ASSIGNED TASK A :: In the ToS discussion, list the words used to describe the users of the service in the sentence beginning "The users of the service are".

:: SOURCE EXTRACT ::

Why? Because ToS as they exist today are unreasonably long and not understandable by the average person. Yet nearly everything we buy today comes with a complex ToS.
Added to that is the forced arbitration clauses they exist in most ToS. See the example about Disney getting out of a wrongful death suit at a theme park beciaee the plaintiff had a free Disney account for a PS5 that he bought many years earlier.
Tl;dr - buying a piece of software or home appliance shouldn’t come with more strings attached than buying a piece of real estate.
Because the power is disproportionally concentrated with one party - the service provider. The users of the service are numerous, comparatively small and uncoordinated.
In a situation like that, users have no means of resisting egregious terms, and no you cannot pull up stuff like "if you don't like it, don't buy it". As I wrote, the users are uncoordinated, and would take a huge effort to coordinate. Boycotting services rarely works (if ever). So what we end up with is that legal teams employed by firms optimize to shove as much bullshit into ToS as they can, the users grind their teeth and bear the bullshit, and get shittier service. Nobody really wins, because I'd argue the marginal gain for the company is minimal at best from this.
The government is not there just to enforce laws, but also to legislate such that the scales are balanced. Otherwise we may as well live in a dictatorship.
But some terms were claimed to be reasonable. If power being disproportionate is sufficient to void terms, why not those terms too?
> The government is not there just to enforce laws, but also to legislate such that the scales are balanced. Otherwise we may as well live in a dictatorship.
Should the state just prohibit all agreements between two parties unless the state's adjudicator decides they are exactly equal in "power" and permits it? Sounds horrific, like a dictatorship. The government is not my guardian and does not do my thinking for me. I get that many people are subservient and would much prefer that, but that's no good either. There's an enormous middle ground between anarchy and "the state intervenes to allegedly 'balance the scales' in every aspect of peoples' private lives".

:::
:: PROVIDED INFORMATION ::

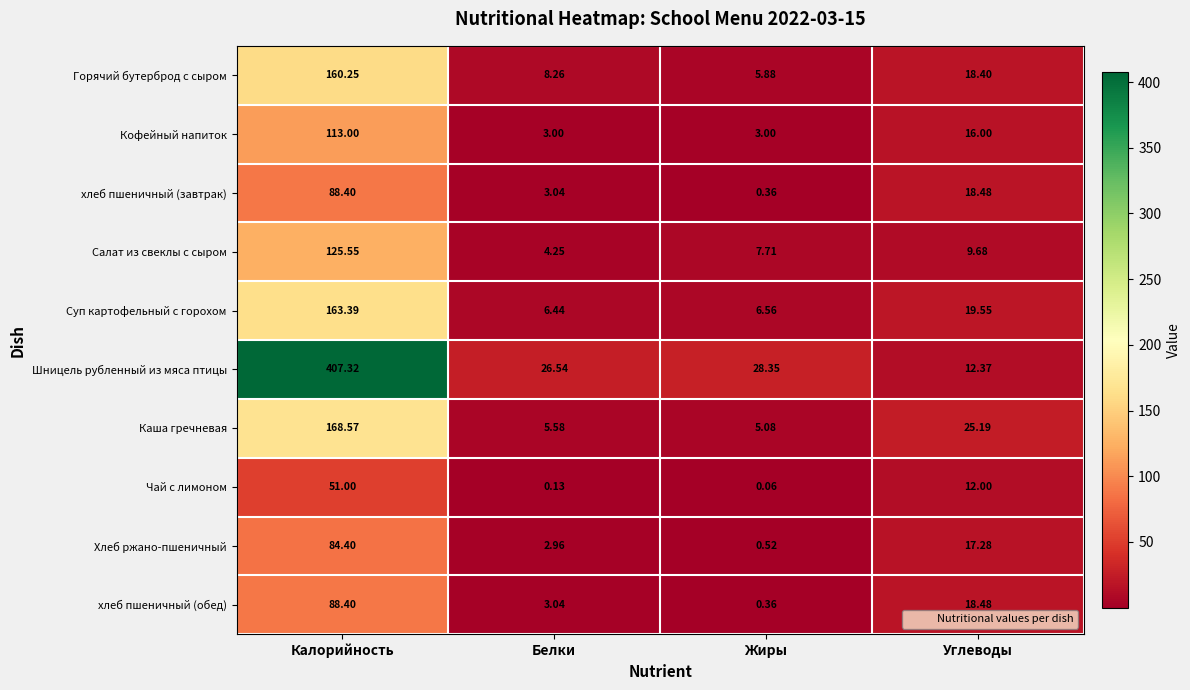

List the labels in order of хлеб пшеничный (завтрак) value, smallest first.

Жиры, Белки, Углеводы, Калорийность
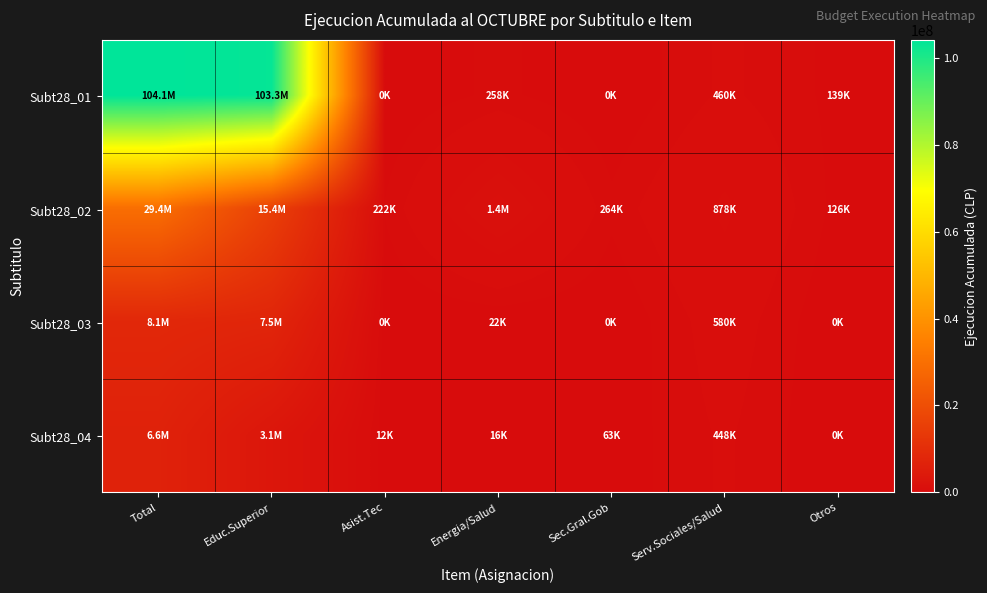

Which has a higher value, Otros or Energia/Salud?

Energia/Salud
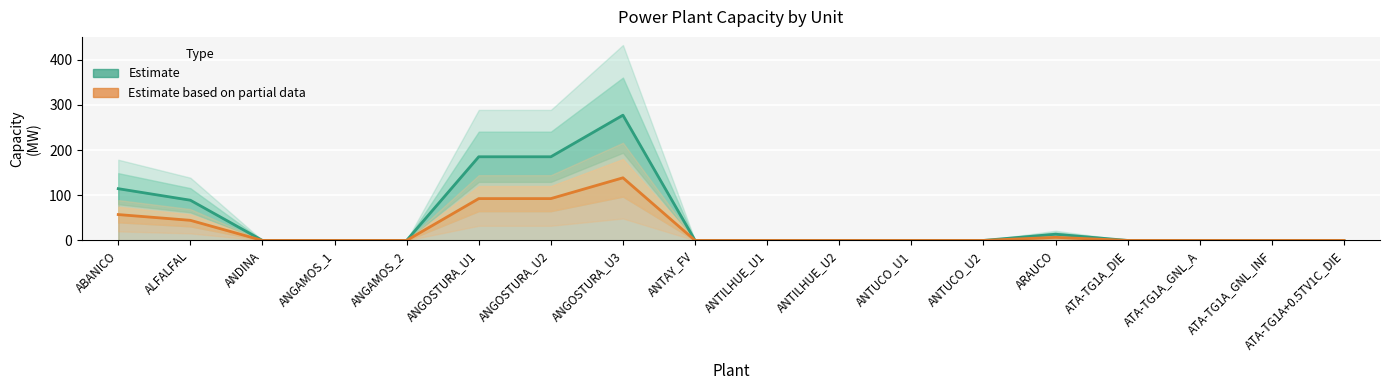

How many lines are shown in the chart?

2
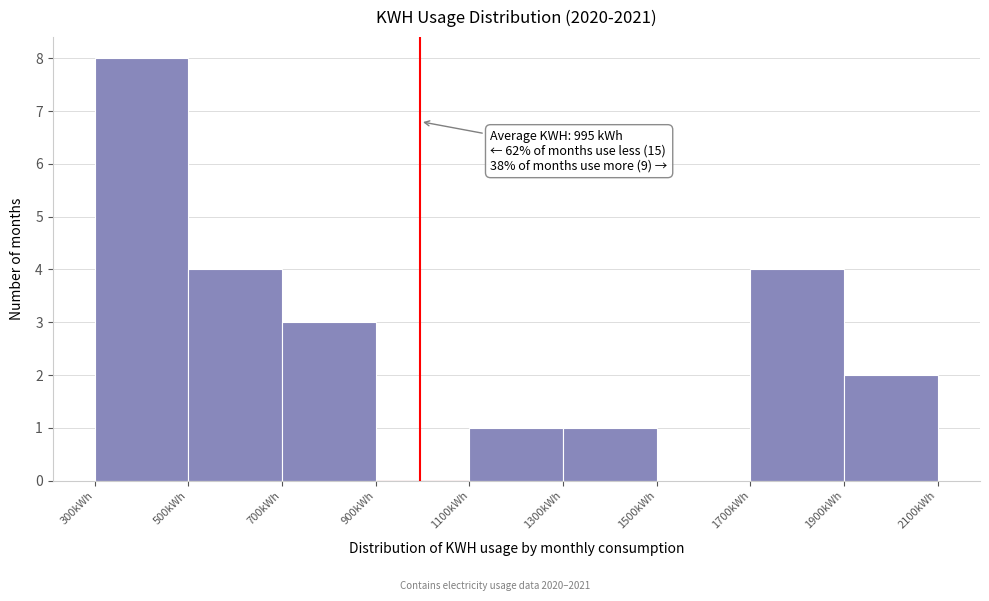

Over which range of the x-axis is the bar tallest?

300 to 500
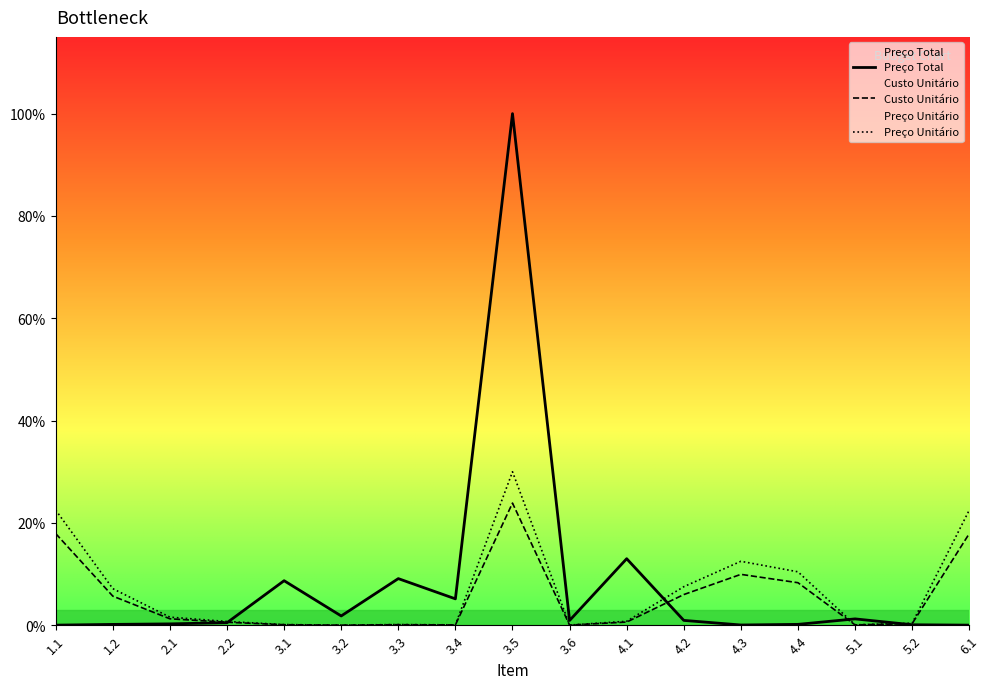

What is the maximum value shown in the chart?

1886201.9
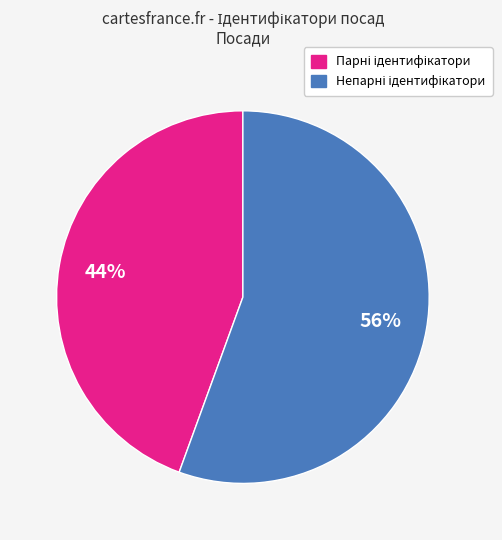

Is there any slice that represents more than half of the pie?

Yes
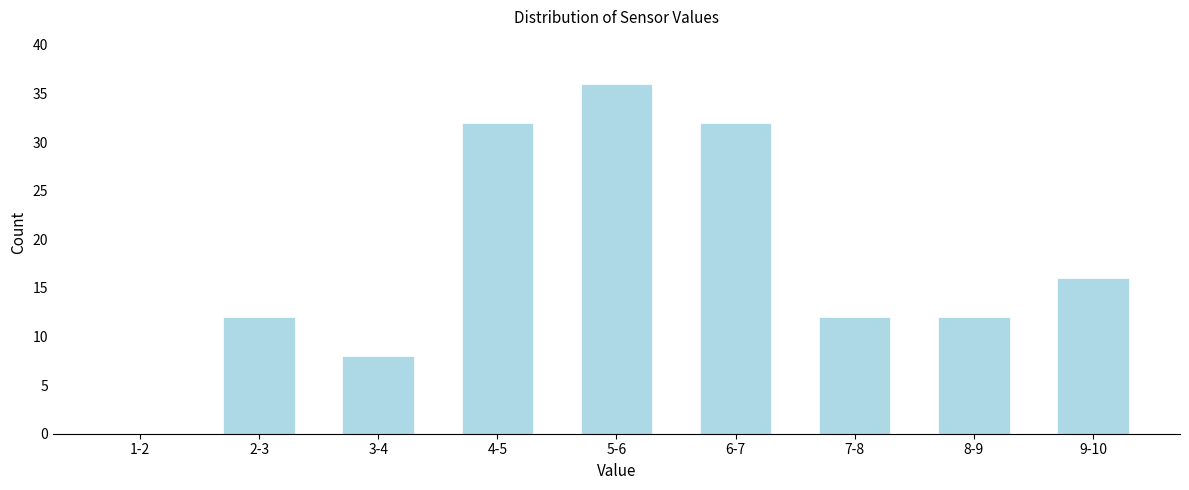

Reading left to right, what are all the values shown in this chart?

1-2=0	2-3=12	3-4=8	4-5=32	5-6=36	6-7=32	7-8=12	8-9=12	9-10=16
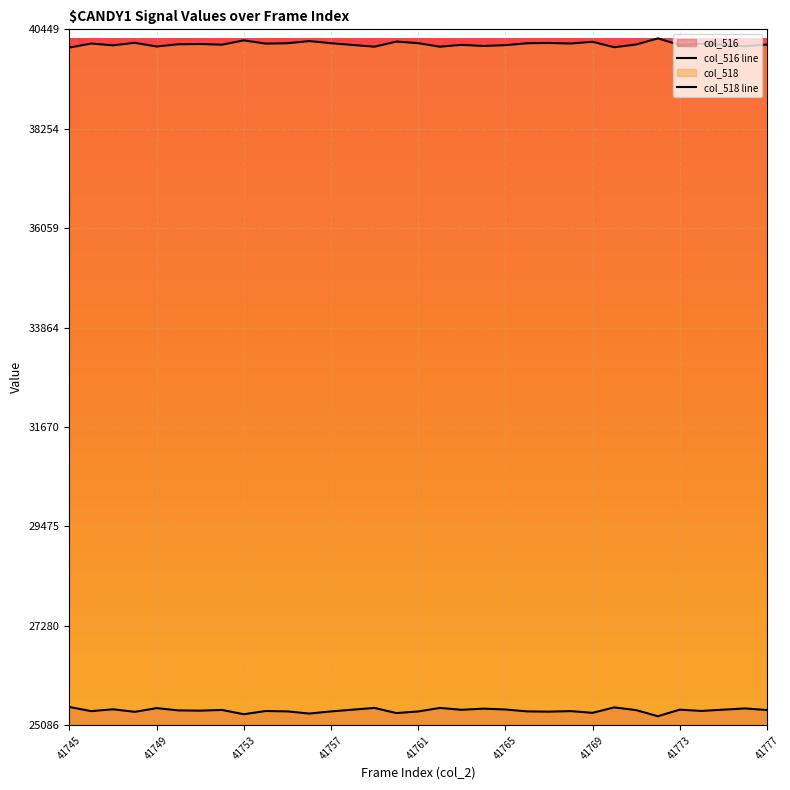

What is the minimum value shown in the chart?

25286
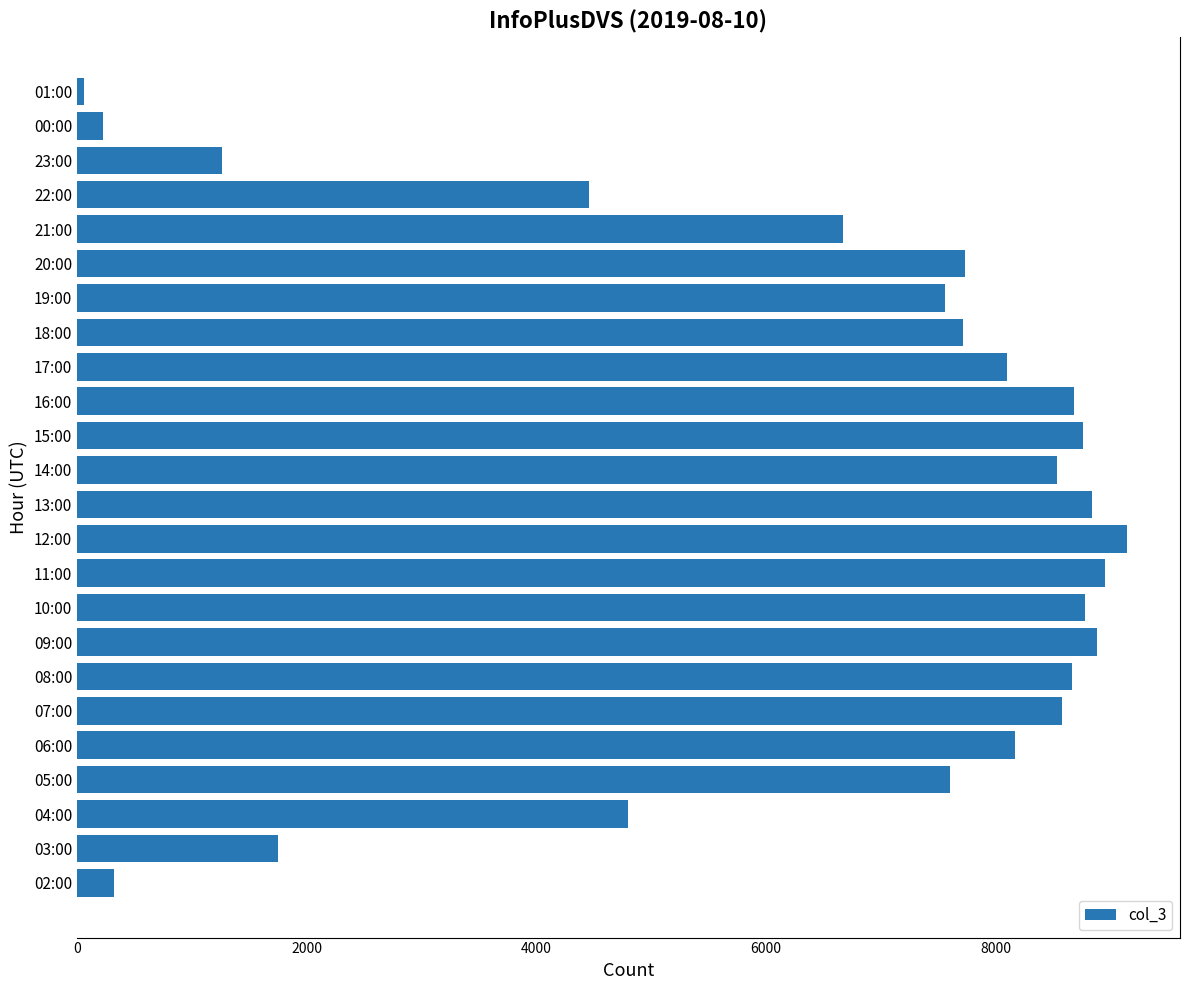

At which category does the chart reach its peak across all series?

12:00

:::

ASSIGNED TASK B :: Copy the entries from the line containing "Which has a" down to the line containing "Reading left to". Include both of those lines, and leave the pictures out.

ANSWER AREA A ::
numerous
comparatively small
uncoordinated

ANSWER AREA B ::
Which has a higher value, Otros or Energia/Salud?

Energia/Salud

How many lines are shown in the chart?

2

Over which range of the x-axis is the bar tallest?

300 to 500

What is the maximum value shown in the chart?

1886201.9

Is there any slice that represents more than half of the pie?

Yes

Reading left to right, what are all the values shown in this chart?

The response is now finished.